THE TASK
Leave every image out, and print the remaining lines below exactly.

THE DATA

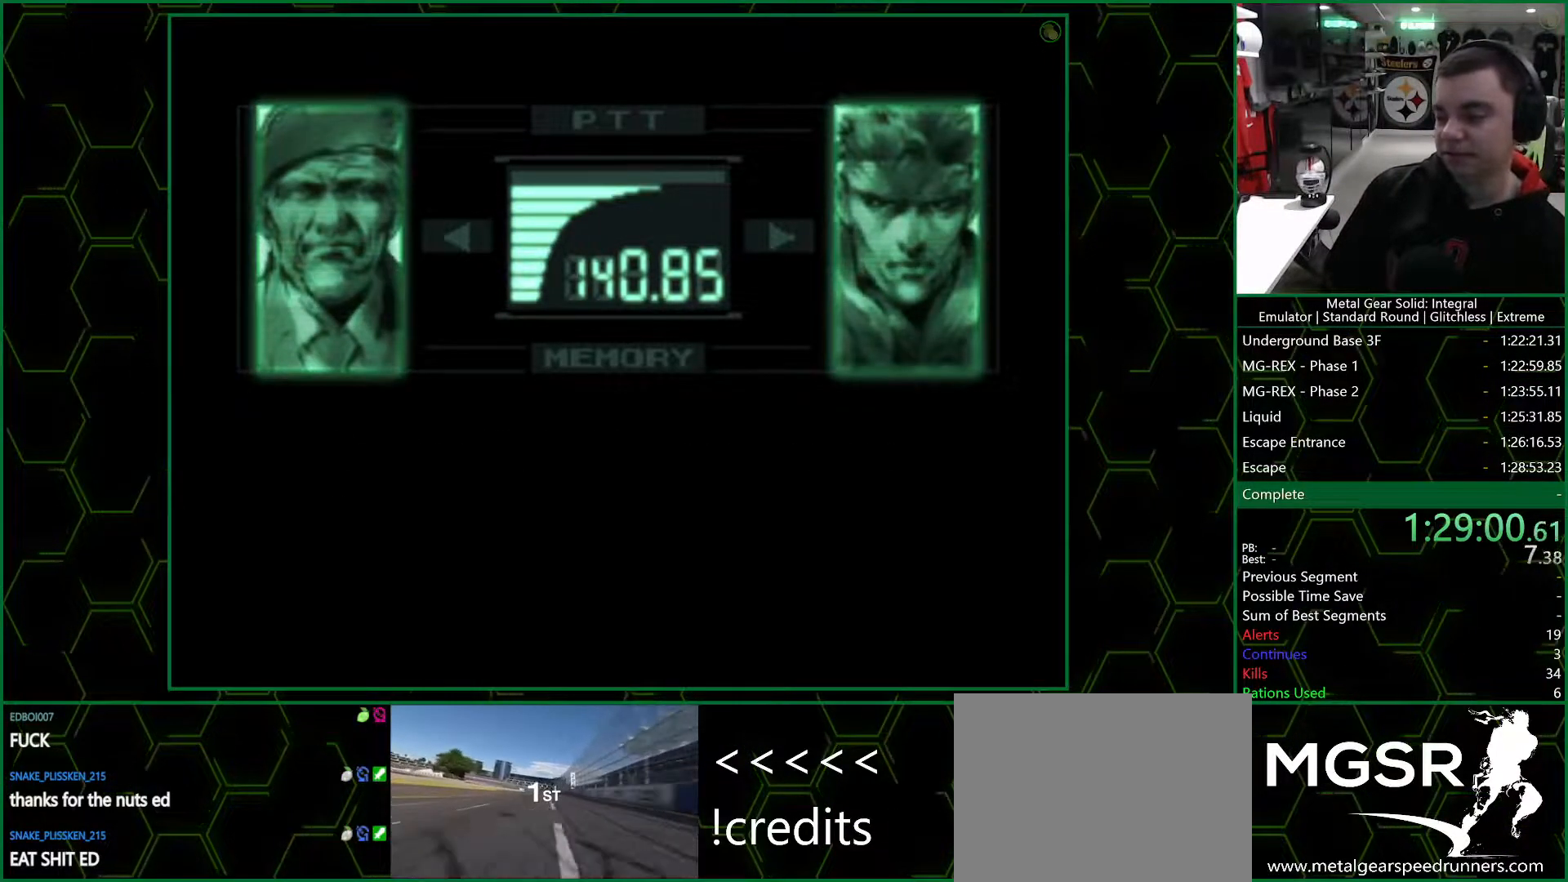
{"dt_ms": 500, "buttons": ["R3"], "right_stick": "up-left", "button_events": []}
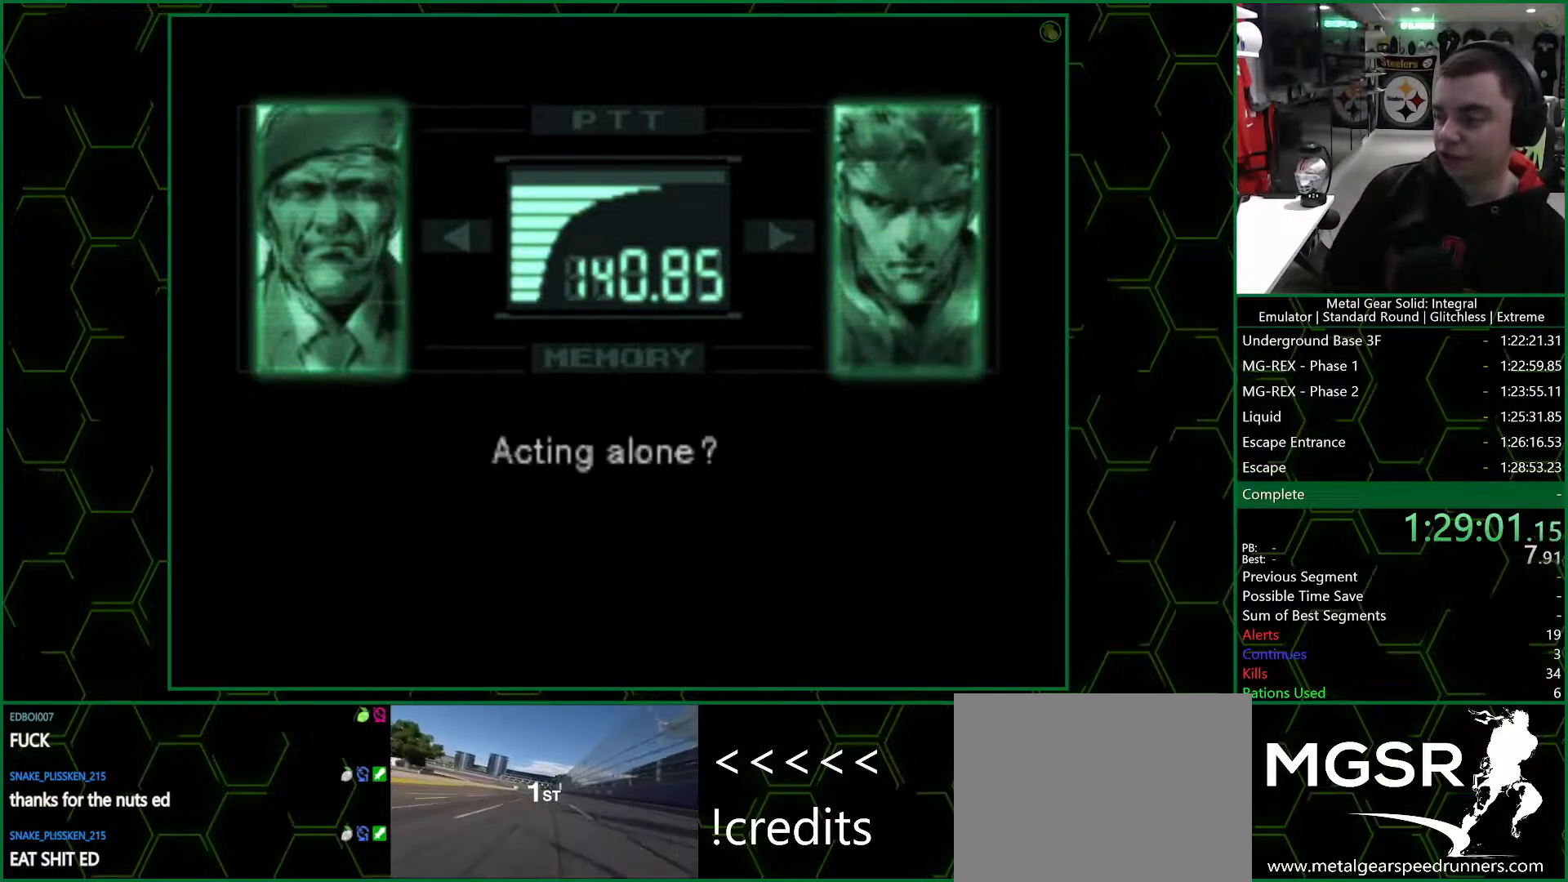
{"dt_ms": 500, "buttons": ["R3"], "right_stick": "center", "button_events": []}
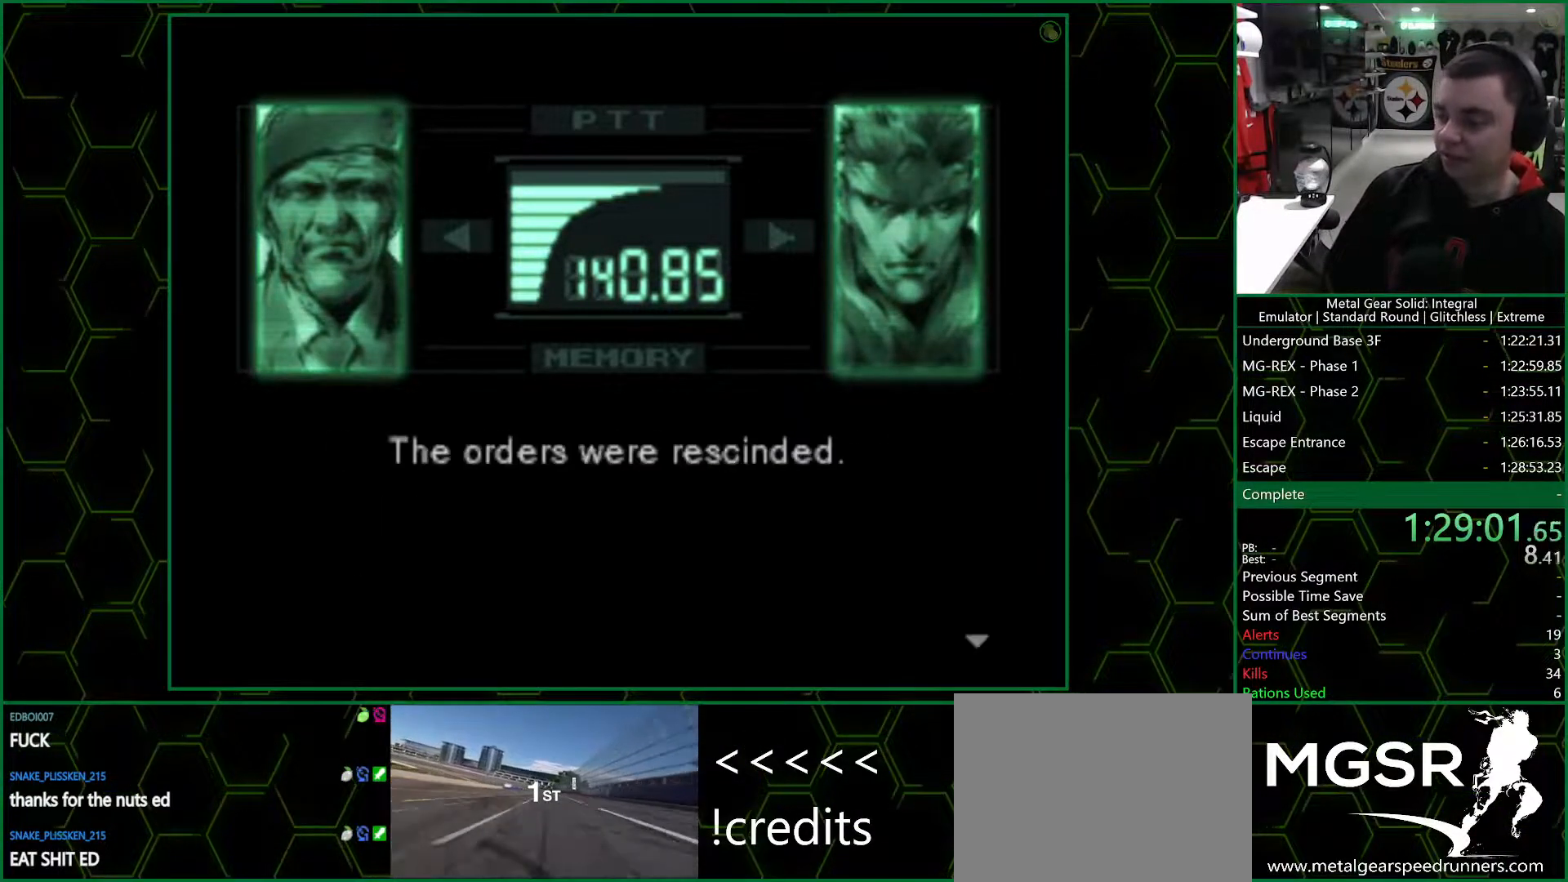
{"dt_ms": 500, "buttons": ["R3"], "right_stick": "center", "button_events": []}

SOLUTION FOR THIS TASK
{"dt_ms": 500, "buttons": ["R3"], "right_stick": "up-left", "button_events": []}
{"dt_ms": 500, "buttons": ["R3"], "right_stick": "center", "button_events": []}
{"dt_ms": 500, "buttons": ["R3"], "right_stick": "center", "button_events": []}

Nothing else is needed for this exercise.